İlk elde beklemediğimiz bu çıkarsama, Genel Görecelik Kuramı’nı, tamamen gereksiz, hatta geçersiz kılıyor. Daha önemlisi, Özel Görecelik ve Çağdaş Atom Kuramı’nın bahşettiği, temel bilgilerimizi değiştirmeksizin, ‘maddeye ve kâinata bakış tasavvurumuzu’ bambaşka bir dokuya taşıyor. Bu tasavvurda, ‘enerji alış verişi’ olmadan, ‘etkileşme’ olabiliyor. Etkileşme hızı, ışık hızının ötesine geçebiliyor, hatta sonsuz olabiliyor.”
Sayın Yarman’ın yukarıdaki ifadelerinden sonra önemli bir hatırlatma ile başlayalım: Ne Isaac Newton’un (1643–1727) ne de Einstein’ın teorileri yerçekimi teorileri değildir. Onlar, genel çekim veya gravitasyon teorileridir. Newton teorisine kütleçekim de denilebilirse de Einstein’inkine diyemeyiz. Çünkü Einstein’ın teorisinde kütle haricinde her tür fiziksel alan (enerji) da gravitasyon (genelçekim) özelliği taşımaktadır. Öneriyoruz ki, yerçekimi yerine “Dünya çekimi” tanımını kullanılmalıdır. Öte yandan herhangi bir cisim, bitki veya hayvanın da tıpkı Dünya gibi çekim özeliği vardır. Durum böyleyken, evrensel çekim veya gravitasyon yerine yerçekimi tabirini kullanmak hiç bilimsel değildir. Fakat maalesef Türkçe fizik kitaplarında da bu yanlış terim sıkça kullanılmaktadır.
Fizikte büyük bir teori kurulduğu zaman, temeline biri diğerinden tamamen bağımsız postulatlar (matematikte aksiyomlar) koyulmaktadır. Özel Görelilik Teorisi’nin temeline de iki postulat koyulmuştur. Bunlardan biri Galilei Gelileo’nun (1564–1642) yeniden düzenlenerek yazılan görelilik prensibi, diğeri ise ışığın(elektromanyetik dalganın) boşluktaki hızının evrensel bir sabit ve bu hızın bütün etkileşmelerin hızları için limit değer olmasıdır. Özel Görelilik Teorisi, bildiğimiz dört temel etkileşmeden (baryon, elektromanyetik, zayıf ve gravitasyon) hiçbiriyle doğrudan bağlı değildir. O, bütün olay ve süreçlerin oluştuğu uzay ve zamanın birbirinden bağımsız değil; Aksine, fiziksel olarak bağlı olduklarını ortaya koyan teoridir.
Okul fiziğinden bildiğimiz gibi; Evangelista Torricelli’nin (1608-1647) deneylerinde, farklı şekil ve kütleleri olan cisimler boşlukta aynı ivme ile düşüyordu. Bunun nedenini Newton açıklamıştı. Newton, dinamik ve genel çekim yasalarına dahil olan her iki kütleyi aynı kabul etmişti (me = mg). Diğer bir deyişle Newton, kendi yasaları sonucu ortaya çıkan, eylemsizlik ve gravitasyon kütlelerini eşit olarak almıştı. Yani eylemsizlik ve genel çekim aynı kütlenin özellikleridir. Bu ise, Torricelli’nin deney sonucunu açıklıyordu.

Çözülecek Soru:
Şu üç ifadenin verilen metinle örtüşüp örtüşmediğini belirtin. Her biri için evet ya da hayır deyin ve kararı belirleyen sözleri metinden birebir alıntılayın.
1. Newton'un ve Einstein'ın teorileri yerçekimi teorileri değildir.
2. Özel Görelilik Teorisi'nin temeline üç postulat koyulmuştur.
3. Torricelli'nin deneylerinde farklı kütleli cisimler boşlukta farklı ivmelerle düşüyordu.

Veri Satırları:
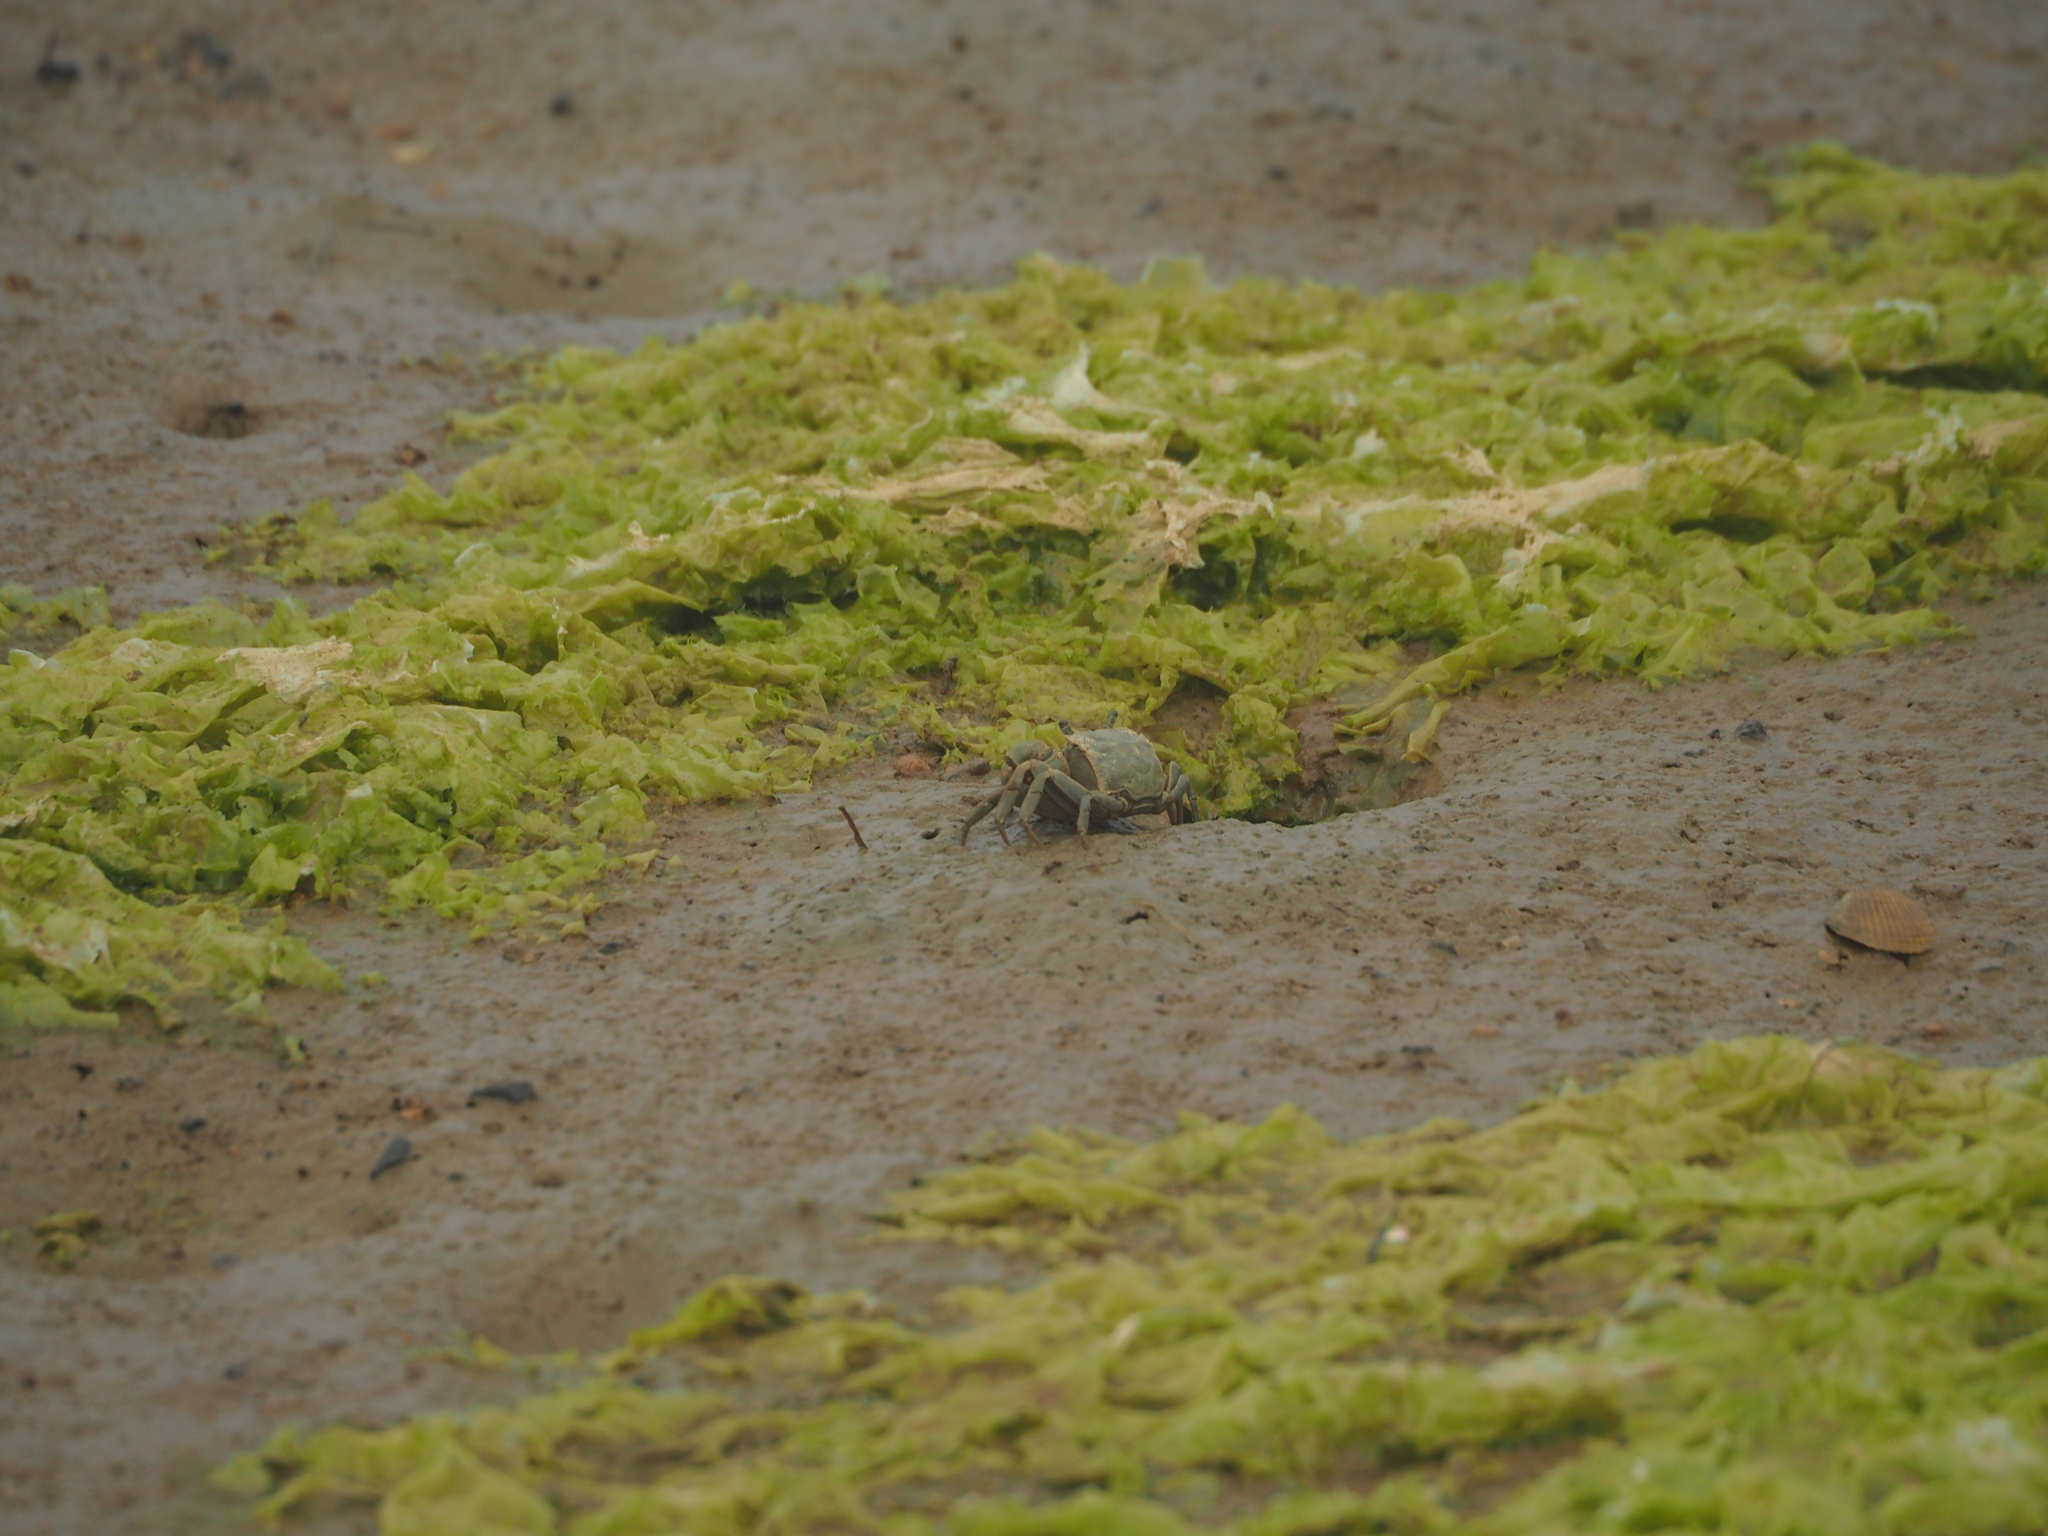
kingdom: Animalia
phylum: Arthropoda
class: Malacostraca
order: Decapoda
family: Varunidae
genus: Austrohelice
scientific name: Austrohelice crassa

...

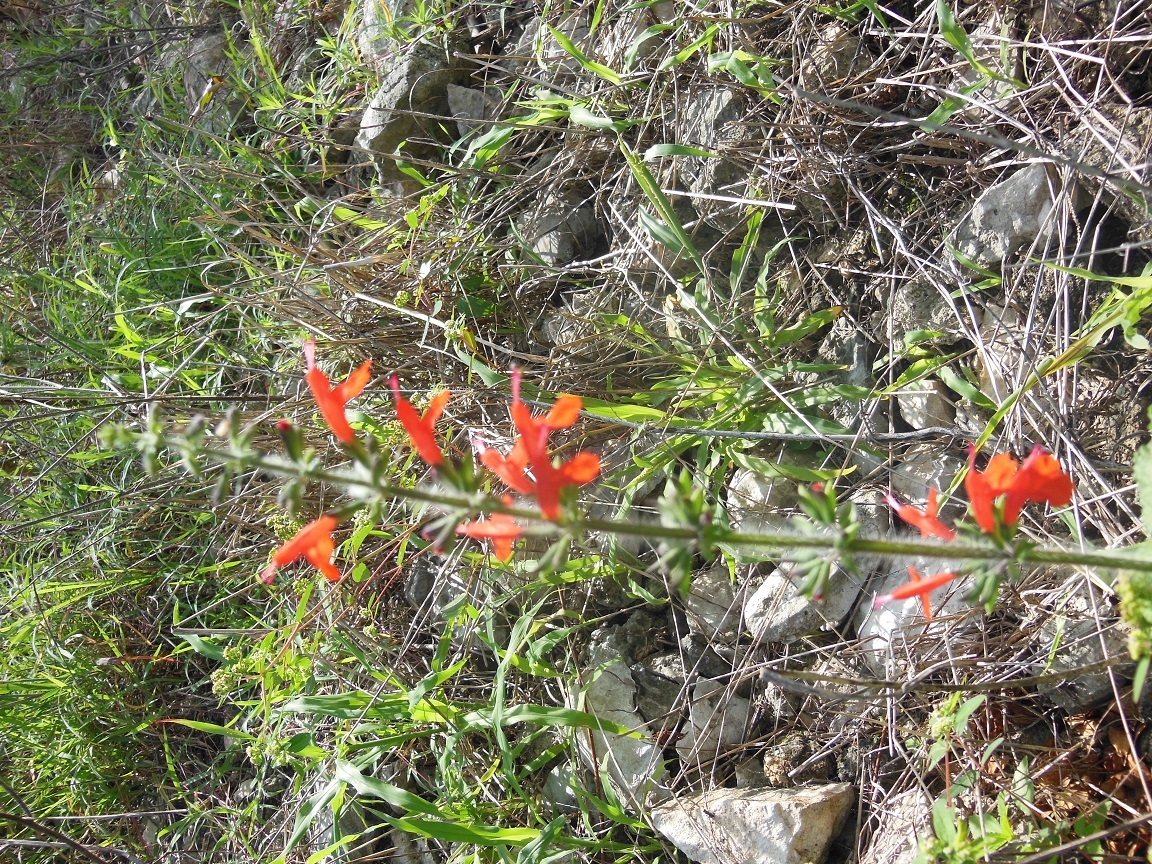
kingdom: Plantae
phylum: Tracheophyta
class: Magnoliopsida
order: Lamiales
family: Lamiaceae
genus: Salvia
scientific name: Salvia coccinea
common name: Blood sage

--

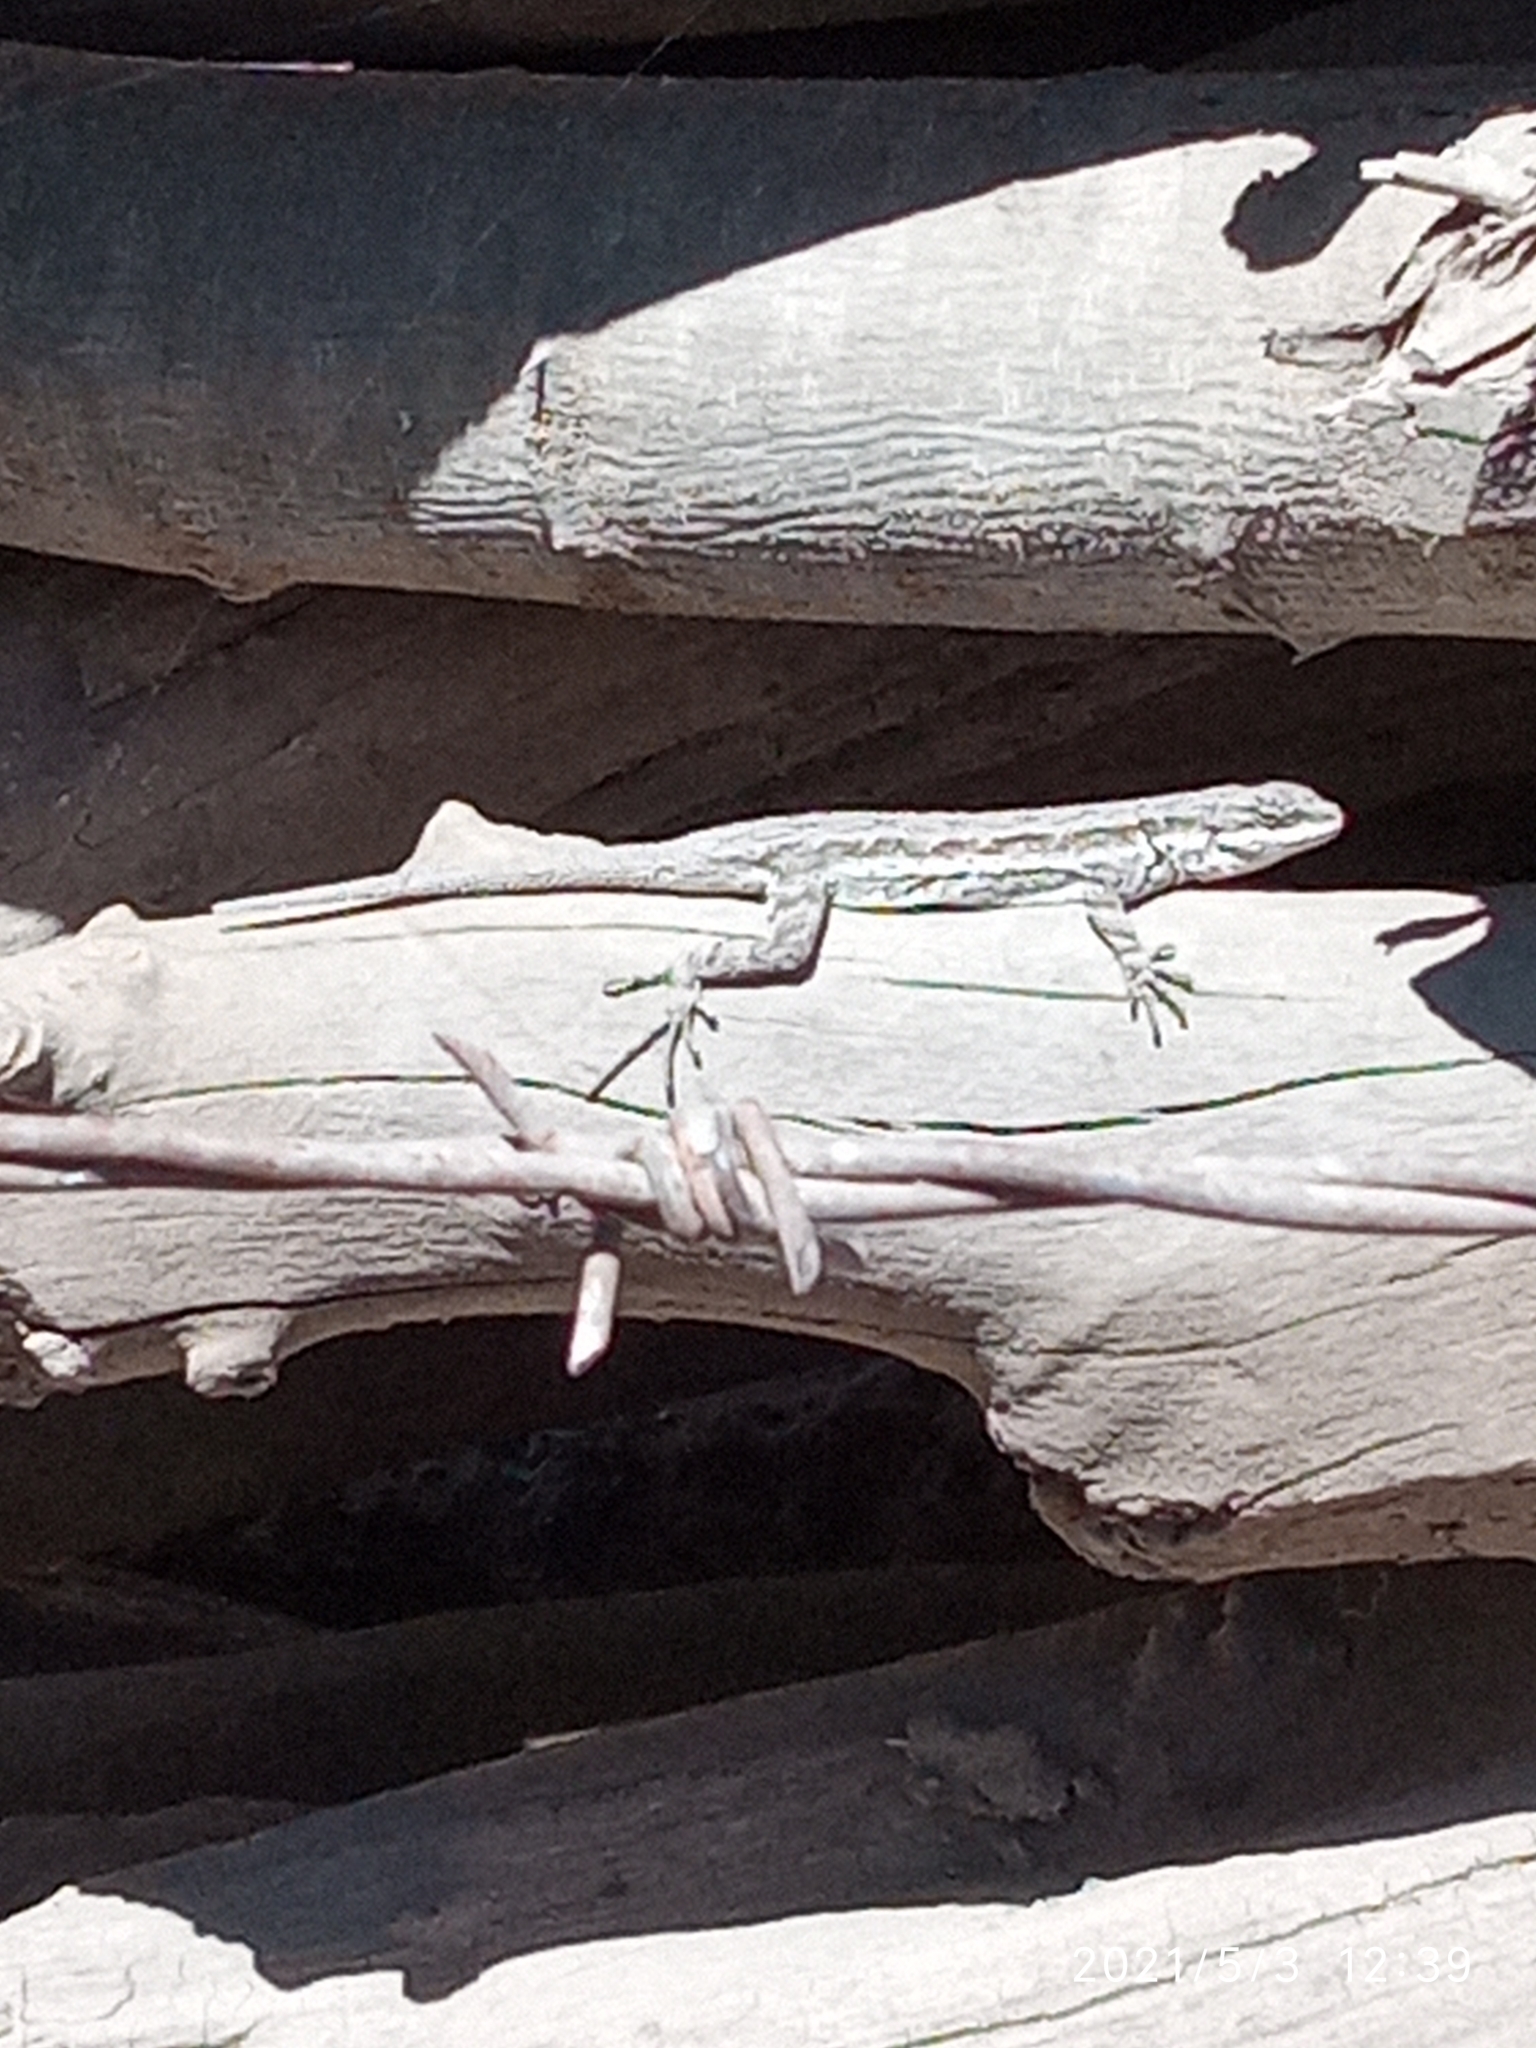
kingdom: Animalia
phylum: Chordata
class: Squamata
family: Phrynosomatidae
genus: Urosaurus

Alıştırma Cevabı:
1. Evet: “Ne Isaac Newton’un (1643–1727) ne de Einstein’ın teorileri yerçekimi teorileri değildir.”
2. Hayır: “Özel Görelilik Teorisi’nin temeline de iki postulat koyulmuştur.”
3. Hayır: “farklı şekil ve kütleleri olan cisimler boşlukta aynı ivme ile düşüyordu.”